Problem description = Pick out and copy every line below that contains the string "value". Matching is case-sensitive.

Available records =
····················

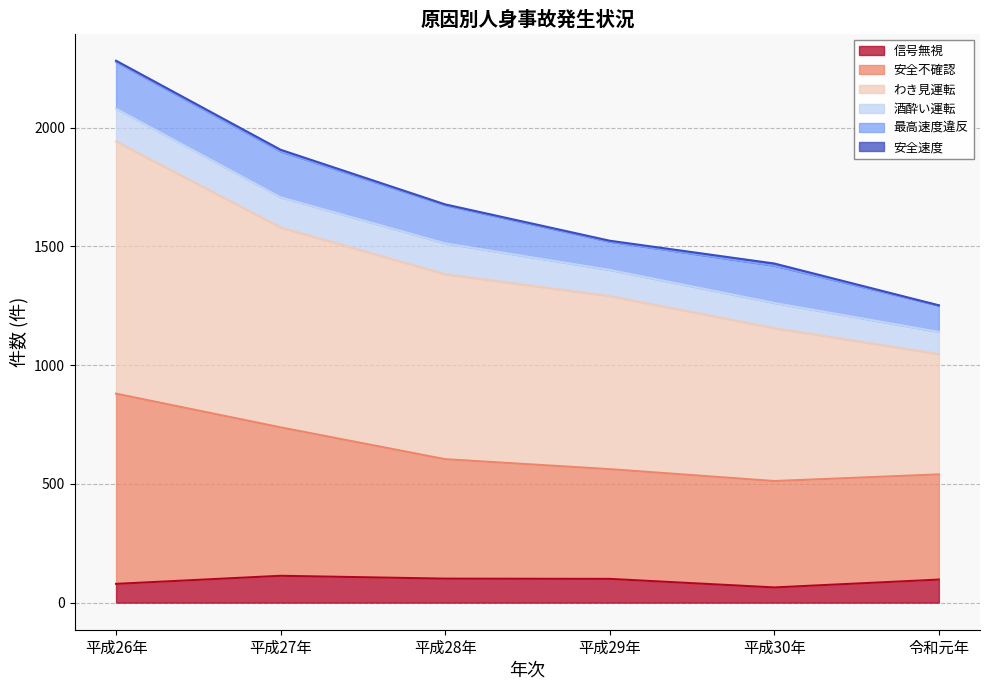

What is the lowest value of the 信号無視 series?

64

····················

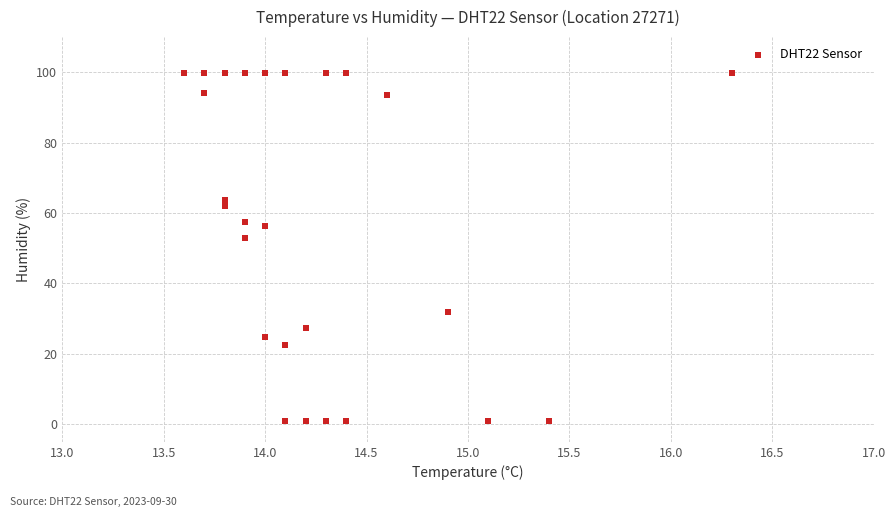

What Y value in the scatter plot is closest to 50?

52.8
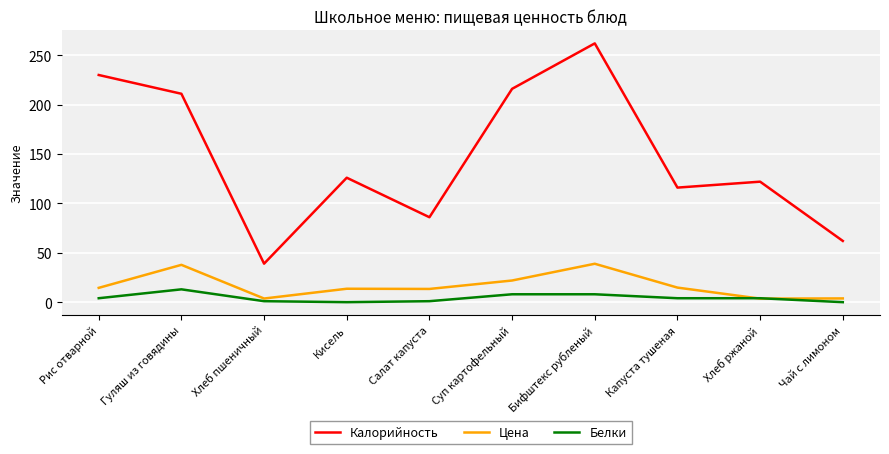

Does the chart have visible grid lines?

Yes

····················

Your solution =
What is the lowest value of the 信号無視 series?
What Y value in the scatter plot is closest to 50?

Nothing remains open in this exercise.